Quand Ludo apprend que son meilleur ami Félix s’est tué, il est sous le choc. La veille, bien arrosée, ne laissait en rien présager ce drame. Ludo, 20 ans, entreprend alors un pèlerinage. Il marche longuement jusqu’au village de Félix, où il ira chercher le chapeau du défunt, rempli de souvenirs. La route du jeune homme sera un véritable exorcisme, un tourbillon poétique.

Trois acteurs (Christian Baril, Étienne Pilon, François Simon T. Poirier) se partagent le personnage de Ludo. Les trois jeunes hommes n’ont ni le même physique, ni la même façon de jouer. Par conséquent, à eux trois ils universalisent le drame. Voilà une source de dynamisme indéniable. Ludo est décortiqué sous de multiples facettes: la révolte, la douleur, la culpabilité, le retour à la vie. Le trio aiguillonne le texte et jamais on ne perd l’intérêt.
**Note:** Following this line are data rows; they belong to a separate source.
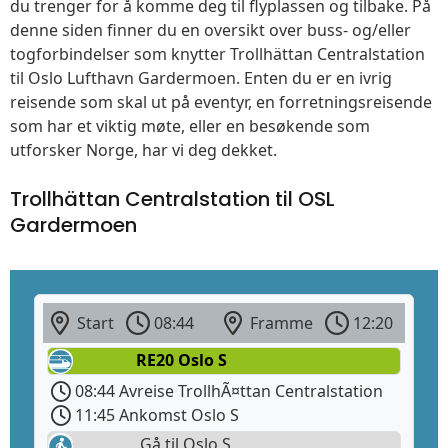
du trenger for å komme deg til flyplassen og tilbake. På
denne siden finner du en oversikt over buss- og/eller
togforbindelser som knytter Trollhättan Centralstation
til Oslo Lufthavn Gardermoen. Enten du er en ivrig
reisende som skal ut på eventyr, en forretningsreisende
som har et viktig møte, eller en besøkende som
utforsker Norge, har vi deg dekket.
Trollhättan Centralstation til OSL
Gardermoen
Start
08:44
Framme
12:20
RE20 Oslo S
08:44 Avreise TrollhÃ¤ttan Centralstation
11:45 Ankomst Oslo S
Gå til Oslo S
Deux personnages féminins assistent Ludo vers la résilience, dont la lumineuse Andelle (Sylvie de Morais-Nogueira), amoureuse de Ludo. Bien que ce personnage soit nécessaire, il n’est pas aussi percutant que celui de la mère endeuillée (Annick Bergeron). Son apparition, vers la fin de la pièce, change ingénieusement la méthode narrative de l’oeuvre. Un nouveau point de vue, une nouvelle tristesse. Cette scène est un réel moment de grâce. Bergeron est touchante, son jeu est solide.

Le travail de Romain Fabre à la scénographie est aussi excellent. Son décor en pente, sans murs, est vertigineux; on dirait un îlot flottant dans le vide, engendrant un déséquilibre constant. Il donne justement envie de se déposer la tête.